§ **INSTRUÇÃO**:
Pode transcrever sem nenhuma alteração as linhas que começam em "order: Zingiberales" e terminam em "common name: White garland-lily", incluindo as duas?

§ **REGISTROS FORNECIDOS**:
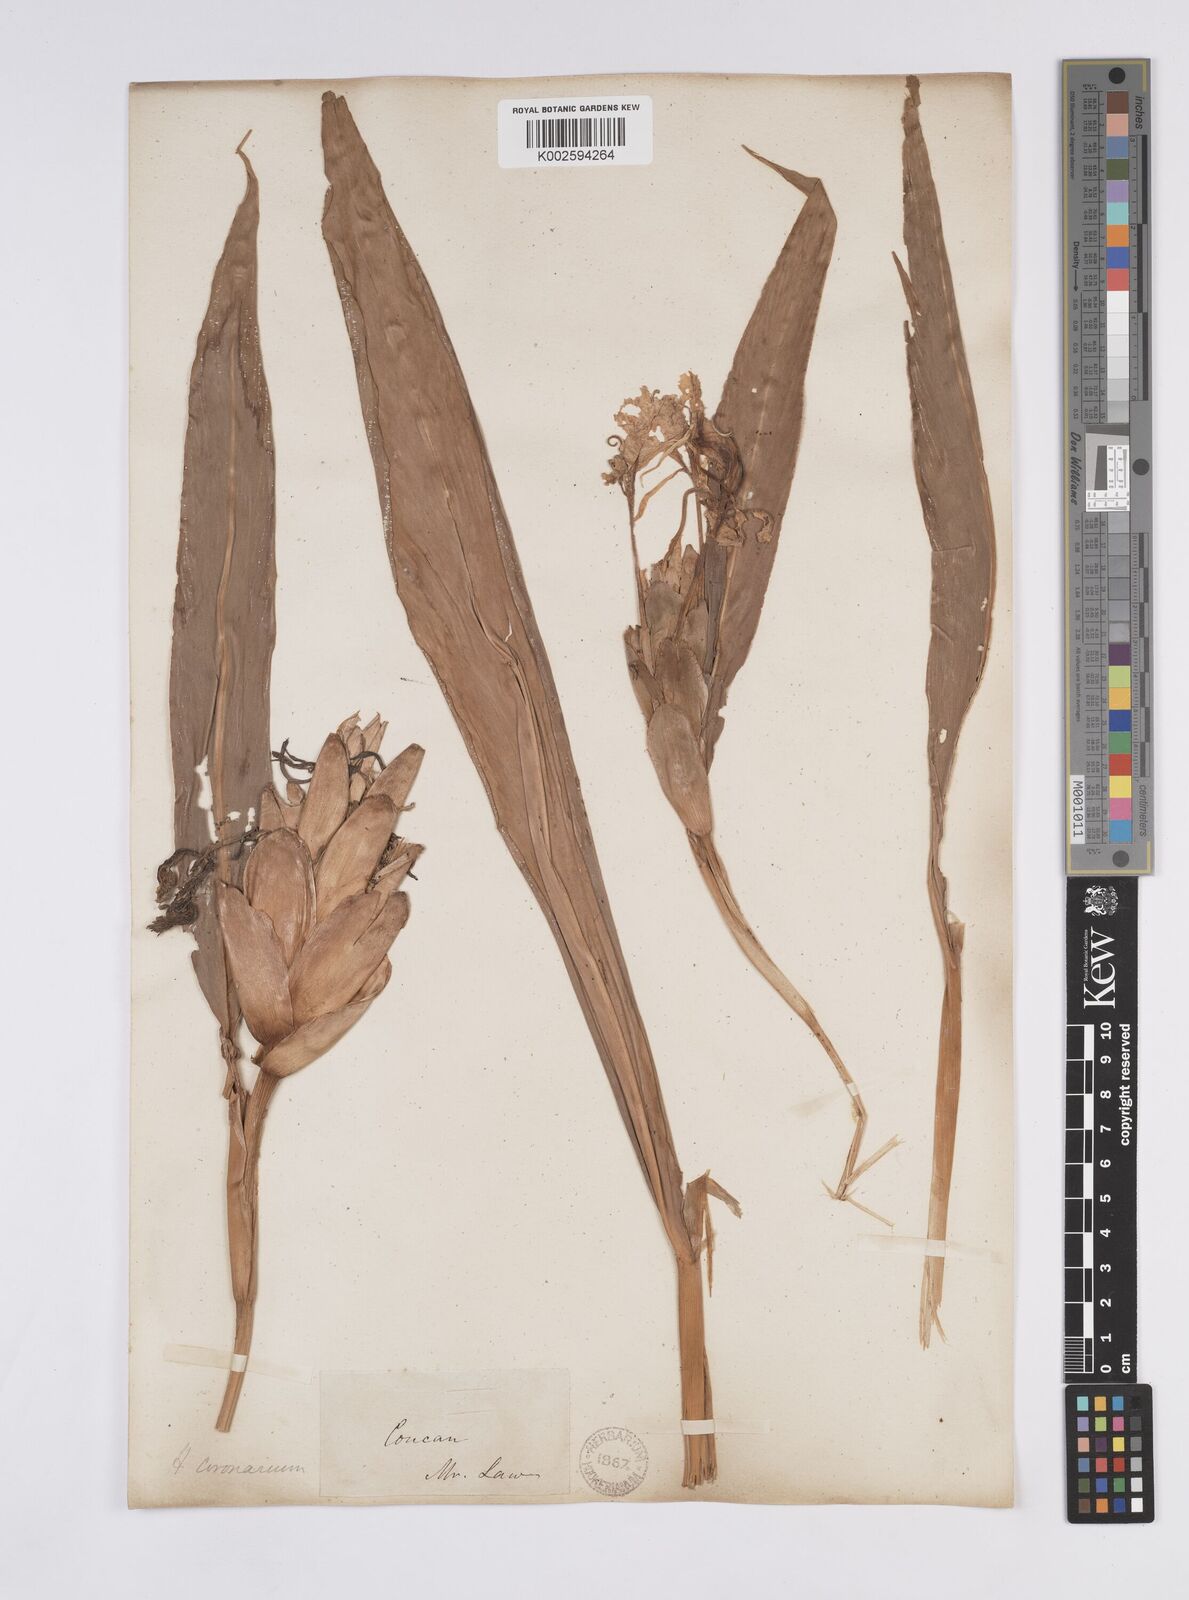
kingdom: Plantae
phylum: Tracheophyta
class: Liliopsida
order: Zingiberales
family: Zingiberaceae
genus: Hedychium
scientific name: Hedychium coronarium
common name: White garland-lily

==

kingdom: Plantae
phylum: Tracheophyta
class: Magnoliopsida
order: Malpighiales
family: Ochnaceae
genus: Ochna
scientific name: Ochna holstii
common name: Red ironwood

§ **A SOLUÇÃO**:
order: Zingiberales
family: Zingiberaceae
genus: Hedychium
scientific name: Hedychium coronarium
common name: White garland-lily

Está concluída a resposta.